At libraries across the nation a new generation of hip, young, college-educated young adults like Thistlewood are replacing the ranks of older librarians nearing retirement, bringing with them a fresh understanding of technology into an industry that’s adapting to our digital age.
This young generation is making an impression, even if some of them might not have had had any intention of going into a career that’s sometimes perceived as dull or boring.
Take Kaia Sievert, from New Ulm, Minn., who has been working at Moorhead’s library for nearly a year. Wearing her own dark-framed glasses, Sievert majored in global studies and Spanish at Concordia, perhaps not what you’d expect of a librarian.
But after graduating college, Sievert says she wanted non-profit experience, and nabbed an internship with the Friends of the Hennepin County Library.
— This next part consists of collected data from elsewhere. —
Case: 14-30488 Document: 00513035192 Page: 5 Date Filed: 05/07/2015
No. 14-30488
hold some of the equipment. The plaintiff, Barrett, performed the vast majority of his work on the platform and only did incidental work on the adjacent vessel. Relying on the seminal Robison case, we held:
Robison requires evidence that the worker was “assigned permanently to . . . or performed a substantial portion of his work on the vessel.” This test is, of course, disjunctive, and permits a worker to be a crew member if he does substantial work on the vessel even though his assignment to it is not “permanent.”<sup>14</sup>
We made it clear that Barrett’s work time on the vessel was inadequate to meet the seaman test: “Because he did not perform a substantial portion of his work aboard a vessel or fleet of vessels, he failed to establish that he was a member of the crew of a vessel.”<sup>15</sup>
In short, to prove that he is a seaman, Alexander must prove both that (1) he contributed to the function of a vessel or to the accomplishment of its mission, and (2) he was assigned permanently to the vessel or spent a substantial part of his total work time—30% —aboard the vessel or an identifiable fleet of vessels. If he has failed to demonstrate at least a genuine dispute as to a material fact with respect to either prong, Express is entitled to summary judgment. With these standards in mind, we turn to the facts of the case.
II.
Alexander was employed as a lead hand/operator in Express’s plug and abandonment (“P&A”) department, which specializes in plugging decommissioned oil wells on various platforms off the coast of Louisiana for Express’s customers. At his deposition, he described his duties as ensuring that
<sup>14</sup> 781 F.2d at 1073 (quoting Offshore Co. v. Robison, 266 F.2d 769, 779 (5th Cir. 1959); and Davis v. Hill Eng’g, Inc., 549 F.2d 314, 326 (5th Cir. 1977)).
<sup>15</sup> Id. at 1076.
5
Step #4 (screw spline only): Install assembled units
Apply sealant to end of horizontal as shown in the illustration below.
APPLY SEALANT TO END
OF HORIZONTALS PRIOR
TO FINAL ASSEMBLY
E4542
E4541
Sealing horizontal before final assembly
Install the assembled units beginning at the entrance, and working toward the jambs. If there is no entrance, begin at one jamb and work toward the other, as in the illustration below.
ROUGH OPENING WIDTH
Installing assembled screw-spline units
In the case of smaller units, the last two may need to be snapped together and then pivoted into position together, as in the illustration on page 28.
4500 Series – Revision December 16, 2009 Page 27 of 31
After that, she was hooked on libraries.
For Alicia Adams, a Glyndon native and 2011 Concordia graduate, the attraction to libraries was more clear.
“In college, I realized I loved research, I loved learning new things,” says Adams, one of the few non-bespectacled members of the group. “Finding out new information was something I enjoyed, so I thought, library, duh, this makes sense.”
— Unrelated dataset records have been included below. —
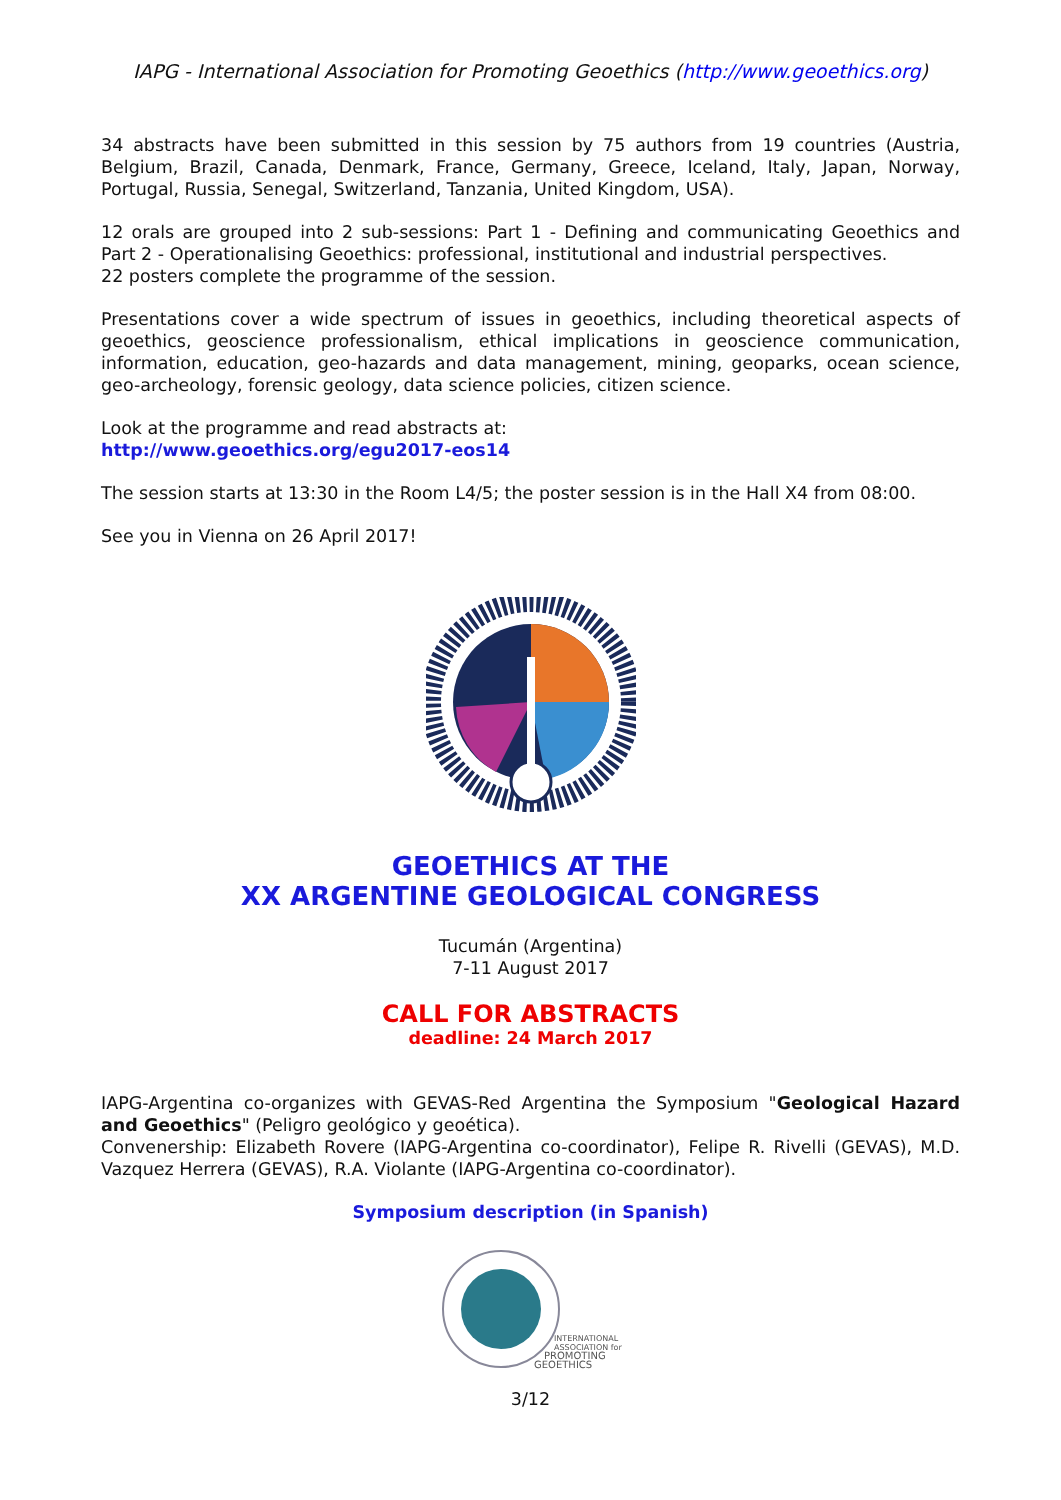IAPG - International Association for Promoting Geoethics (http://www.geoethics.org)
34 abstracts have been submitted in this session by 75 authors from 19 countries (Austria, Belgium, Brazil, Canada, Denmark, France, Germany, Greece, Iceland, Italy, Japan, Norway, Portugal, Russia, Senegal, Switzerland, Tanzania, United Kingdom, USA).
12 orals are grouped into 2 sub-sessions: Part 1 - Defining and communicating Geoethics and Part 2 - Operationalising Geoethics: professional, institutional and industrial perspectives.
22 posters complete the programme of the session.
Presentations cover a wide spectrum of issues in geoethics, including theoretical aspects of geoethics, geoscience professionalism, ethical implications in geoscience communication, information, education, geo-hazards and data management, mining, geoparks, ocean science, geo-archeology, forensic geology, data science policies, citizen science.
Look at the programme and read abstracts at:
http://www.geoethics.org/egu2017-eos14
The session starts at 13:30 in the Room L4/5; the poster session is in the Hall X4 from 08:00.
See you in Vienna on 26 April 2017!
GEOETHICS AT THE
XX ARGENTINE GEOLOGICAL CONGRESS
Tucumán (Argentina)
7-11 August 2017
CALL FOR ABSTRACTS
deadline: 24 March 2017
IAPG-Argentina co-organizes with GEVAS-Red Argentina the Symposium "Geological Hazard and Geoethics" (Peligro geológico y geoética).
Convenership: Elizabeth Rovere (IAPG-Argentina co-coordinator), Felipe R. Rivelli (GEVAS), M.D. Vazquez Herrera (GEVAS), R.A. Violante (IAPG-Argentina co-coordinator).
Symposium description (in Spanish)
INTERNATIONAL
ASSOCIATION for
PROMOTING
GEOETHICS
3/12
That draw, says Janelle Brandon, the library’s marketing director, isn’t actually all that uncommon.
“I just feel like there is a trend toward preservation of information, that it’s almost sort of cool and trendy to do that,” Brandon says. “I think that is the ultimate draw for the younger generation of librarians.”
More than that, though, Brandon believes that the changing way that libraries interact with technology is going to be a huge factor of drawing in more young librarians with desirable technical skills.
“With the eBook revolution, we’re going to see more of that,” she says.
Indeed, that trend seems to be common to the rest of the nation, where bigger libraries in larger cities might start to see a more significant shift in staff demographics, says John Berry III, a former editor-in-chief of Library Journal magazine.
Libraries, Berry says, are in a transformational phase right now thanks to that shift in technology use.
“What we have is an incredible need for people who are digital natives,” Berry says. “Libraries are very happy to welcome the new blood into their ranks.”
That’s certainly the case in Moorhead, where Sievert and Adams agree that technology, especially eBooks and eReaders, has become a large part of their job.
To be technical, though, the three women and others in the group aren’t officially librarians. Yet.
To achieve that title, they’ll have to earn a master’s degree in library and information science, which they’re currently looking into or applying for.
But until then, these young people are bringing a youthful enthusiasm connecting visitors to the library with books or information.
For example, in helping to answer patrons’ questions on a daily basis, Thistelwood says, “you learn the most ridiculous things.”
Last week, when a student came in wanting to learn about hippopotamuses, a little searching uncovered that President Calvin Coolidge actually once owned one of the animals.
And after they pick up such random information during the course of their work, these library workers, who have bonded beyond the library, put it to use Monday nights during trivia contests at Rhombus Guys in Fargo.
With a team of six, the group of aspiring librarians often places in the top three spots of these trivia challenges, proving that today’s breed of librarians knows a little bit more than just the Dewey Decimal System or classic literature.
But, in the end, it comes back to the books. Every once in a while, some of the group might be found sitting in a Rhombus Guys booth before trivia starts, reading an eBook on their own eReader.
Because, in the end, what’s a librarian if not someone who loves their literature?
That’s certainly how it is for Thistlewood, who jokes that she has 40-some books checked out from the library right now.
And though they might not all have the same tastes in literature, the group has certainly come to know what kind of books they do or do not enjoy.
“We tend to recommend books for each other and request them for each other,” Adams says. “We’ve become a close-knit group.”